__TASK__
Reproduce the records exactly through the line with "ring pip: (164, 83)".

● ● ● ●

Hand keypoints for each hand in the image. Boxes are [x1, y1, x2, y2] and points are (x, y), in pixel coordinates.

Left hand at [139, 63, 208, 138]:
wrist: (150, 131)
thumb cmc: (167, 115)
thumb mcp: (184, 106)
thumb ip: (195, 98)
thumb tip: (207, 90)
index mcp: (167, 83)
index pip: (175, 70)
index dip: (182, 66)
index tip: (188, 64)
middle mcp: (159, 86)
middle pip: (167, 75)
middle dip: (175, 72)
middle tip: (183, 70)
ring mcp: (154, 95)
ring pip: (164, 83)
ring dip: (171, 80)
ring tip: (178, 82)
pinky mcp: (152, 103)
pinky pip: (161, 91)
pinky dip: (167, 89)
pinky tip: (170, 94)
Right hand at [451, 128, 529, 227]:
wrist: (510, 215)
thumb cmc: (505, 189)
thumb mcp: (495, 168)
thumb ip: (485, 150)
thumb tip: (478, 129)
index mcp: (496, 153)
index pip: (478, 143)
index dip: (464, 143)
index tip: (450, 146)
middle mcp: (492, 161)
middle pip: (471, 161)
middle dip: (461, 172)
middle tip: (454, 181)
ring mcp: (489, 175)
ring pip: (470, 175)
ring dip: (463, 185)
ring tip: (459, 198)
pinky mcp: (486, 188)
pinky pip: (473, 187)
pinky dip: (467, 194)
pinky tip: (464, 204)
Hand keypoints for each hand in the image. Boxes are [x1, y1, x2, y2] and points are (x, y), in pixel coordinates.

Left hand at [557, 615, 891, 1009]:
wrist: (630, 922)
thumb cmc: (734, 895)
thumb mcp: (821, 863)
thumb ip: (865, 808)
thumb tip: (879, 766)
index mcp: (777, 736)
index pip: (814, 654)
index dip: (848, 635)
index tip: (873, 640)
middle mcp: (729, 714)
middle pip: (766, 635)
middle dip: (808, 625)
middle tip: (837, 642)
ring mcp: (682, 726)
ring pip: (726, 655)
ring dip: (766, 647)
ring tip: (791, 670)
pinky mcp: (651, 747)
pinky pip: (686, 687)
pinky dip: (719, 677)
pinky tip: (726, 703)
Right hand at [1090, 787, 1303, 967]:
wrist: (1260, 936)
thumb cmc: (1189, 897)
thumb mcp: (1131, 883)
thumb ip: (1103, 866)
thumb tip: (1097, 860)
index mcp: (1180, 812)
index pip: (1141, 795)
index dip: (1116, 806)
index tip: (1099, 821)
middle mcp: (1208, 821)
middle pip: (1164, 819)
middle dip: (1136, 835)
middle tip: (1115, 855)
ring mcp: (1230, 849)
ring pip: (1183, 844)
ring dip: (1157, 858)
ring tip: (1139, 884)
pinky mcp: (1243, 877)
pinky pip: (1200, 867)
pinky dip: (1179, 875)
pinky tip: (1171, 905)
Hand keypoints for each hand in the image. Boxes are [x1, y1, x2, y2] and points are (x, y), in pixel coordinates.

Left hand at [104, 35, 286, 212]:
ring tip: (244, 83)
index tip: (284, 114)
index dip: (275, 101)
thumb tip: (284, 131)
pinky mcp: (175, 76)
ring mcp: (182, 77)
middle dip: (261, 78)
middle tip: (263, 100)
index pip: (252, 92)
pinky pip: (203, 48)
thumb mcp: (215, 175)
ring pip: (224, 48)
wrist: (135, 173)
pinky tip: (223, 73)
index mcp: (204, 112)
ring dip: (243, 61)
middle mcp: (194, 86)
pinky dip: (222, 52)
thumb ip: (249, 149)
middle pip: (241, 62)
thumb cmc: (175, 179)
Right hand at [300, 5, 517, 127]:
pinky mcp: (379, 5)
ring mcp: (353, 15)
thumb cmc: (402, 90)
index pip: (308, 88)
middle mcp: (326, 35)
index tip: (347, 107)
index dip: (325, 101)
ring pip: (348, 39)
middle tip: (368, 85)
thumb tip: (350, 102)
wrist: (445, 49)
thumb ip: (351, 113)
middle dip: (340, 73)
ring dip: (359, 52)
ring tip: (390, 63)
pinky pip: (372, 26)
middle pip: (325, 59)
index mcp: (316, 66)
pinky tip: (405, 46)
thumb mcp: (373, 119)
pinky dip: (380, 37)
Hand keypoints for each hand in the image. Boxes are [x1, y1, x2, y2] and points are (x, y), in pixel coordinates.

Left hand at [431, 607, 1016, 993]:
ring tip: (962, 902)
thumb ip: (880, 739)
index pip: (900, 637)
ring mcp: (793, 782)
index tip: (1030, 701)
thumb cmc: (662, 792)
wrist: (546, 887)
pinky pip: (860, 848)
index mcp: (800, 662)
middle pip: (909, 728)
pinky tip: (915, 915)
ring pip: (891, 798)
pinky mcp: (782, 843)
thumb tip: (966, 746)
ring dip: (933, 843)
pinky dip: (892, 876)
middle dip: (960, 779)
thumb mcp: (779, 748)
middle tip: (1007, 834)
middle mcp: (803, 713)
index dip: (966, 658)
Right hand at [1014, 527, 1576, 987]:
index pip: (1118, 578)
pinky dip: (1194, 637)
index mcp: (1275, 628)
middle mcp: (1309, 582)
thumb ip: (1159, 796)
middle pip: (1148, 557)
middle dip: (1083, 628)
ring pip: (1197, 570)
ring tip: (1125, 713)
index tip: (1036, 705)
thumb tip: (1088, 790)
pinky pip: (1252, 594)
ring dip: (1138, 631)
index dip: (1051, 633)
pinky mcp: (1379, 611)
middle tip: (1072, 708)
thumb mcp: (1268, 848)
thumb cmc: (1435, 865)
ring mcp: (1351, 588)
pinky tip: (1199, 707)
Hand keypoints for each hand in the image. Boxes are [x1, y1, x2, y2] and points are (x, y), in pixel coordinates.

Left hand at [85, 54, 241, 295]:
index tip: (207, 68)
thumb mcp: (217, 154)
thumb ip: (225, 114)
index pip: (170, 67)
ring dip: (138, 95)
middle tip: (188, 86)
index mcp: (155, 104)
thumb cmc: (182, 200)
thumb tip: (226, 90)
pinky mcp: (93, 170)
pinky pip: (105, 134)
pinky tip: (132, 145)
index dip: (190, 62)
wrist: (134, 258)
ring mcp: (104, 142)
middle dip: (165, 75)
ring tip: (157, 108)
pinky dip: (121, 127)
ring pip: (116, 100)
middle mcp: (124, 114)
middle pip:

● ● ● ●

__WRITTEN ANSWER__
Hand keypoints for each hand in the image. Boxes are [x1, y1, x2, y2] and points are (x, y), in pixel coordinates.

Left hand at [139, 63, 208, 138]:
wrist: (150, 131)
thumb cmc: (167, 115)
thumb mcp: (184, 106)
thumb ip: (195, 98)
thumb tip: (207, 90)
index mcp: (167, 83)
index pip: (175, 70)
index dip: (182, 66)
index tip: (188, 64)
middle mcp: (159, 86)
middle pip: (167, 75)
middle dip: (175, 72)
middle tip: (183, 70)
ring mcp: (154, 95)
ring pip: (164, 83)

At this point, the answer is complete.